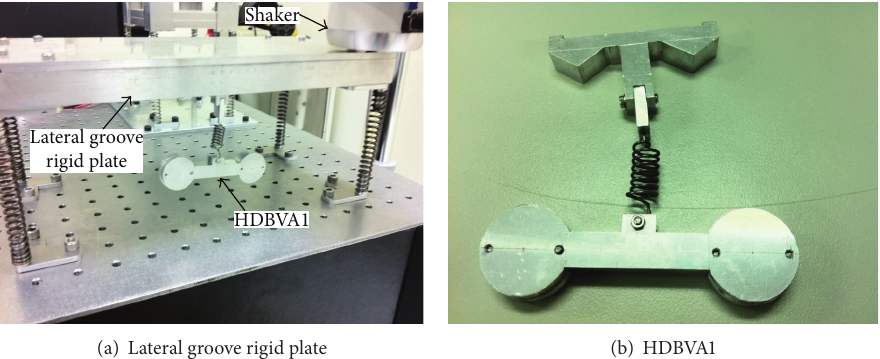
Figure 4: Experimental set up of HDBVA1 on lateral groove rigid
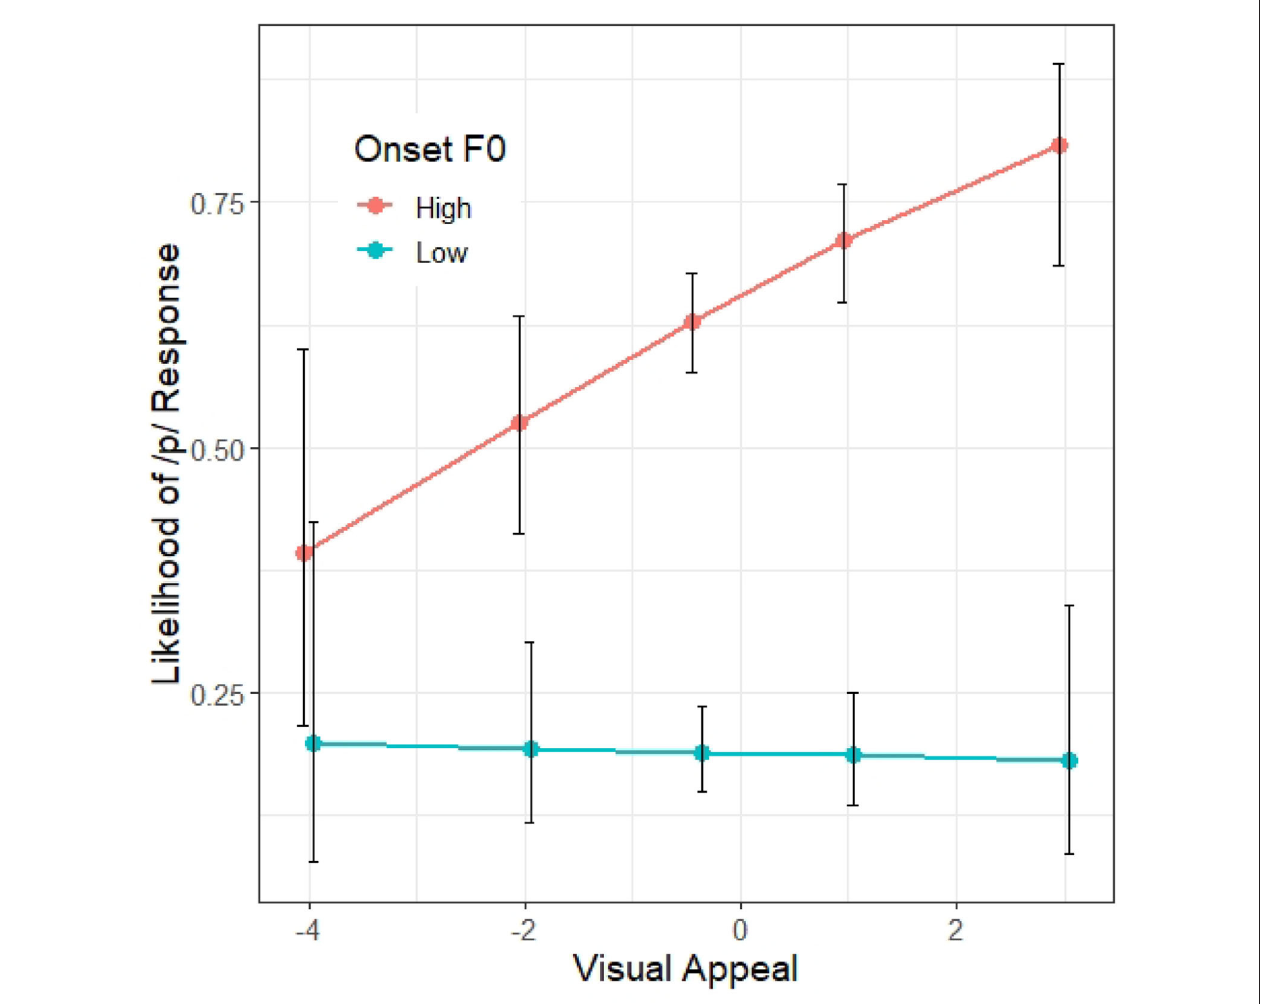
FIGURE 6 | Model 2 predictions of the probability of a /p/ response (y axis) in different F0 onset conditions according to the talker’s visual appeal (x axis). The error bars indicate 95% confidence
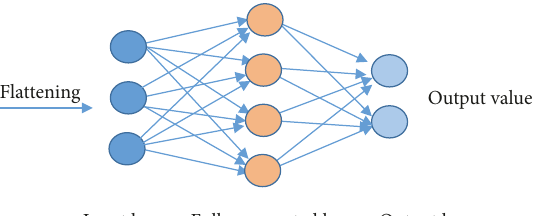
Figure 9: Fully connected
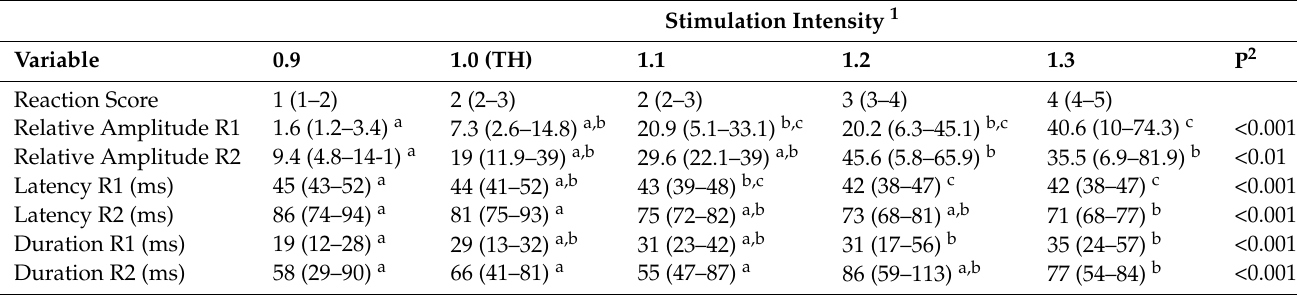
Table 2. Median (interquartile range) values obtained during electromyographic recordings of the right deltoid muscle in 12 horses stimulated over the right lateral palmar digital nerve with 25-ms train-of-5 constant-current pulses (duration 1 ms) delivered by a computer-controlled stimulator at various stimulation intensities: 0.9, 1.0, 1.1, 1.2 and 1.3 times the nociceptive withdrawal reflex (NWR) threshold (TH).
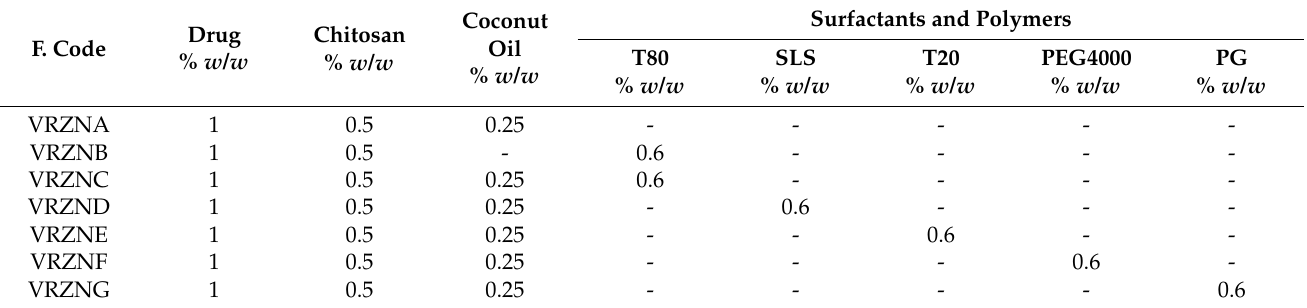
Table 1. Formulation composition (chitosan, voriconazole, coconut oil, T20, T80, SLS, PEG4000, and PG) of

• **Problem statement**: Exactly the lines from the top of the entries through the line with "Figure 9: Fully connected", inclusive, must be given again, with every picture omitted.

• **Written response**:
Figure 4: Experimental set up of HDBVA1 on lateral groove rigid
FIGURE 6 | Model 2 predictions of the probability of a /p/ response (y axis) in different F0 onset conditions according to the talker’s visual appeal (x axis). The error bars indicate 95% confidence
Figure 9: Fully connected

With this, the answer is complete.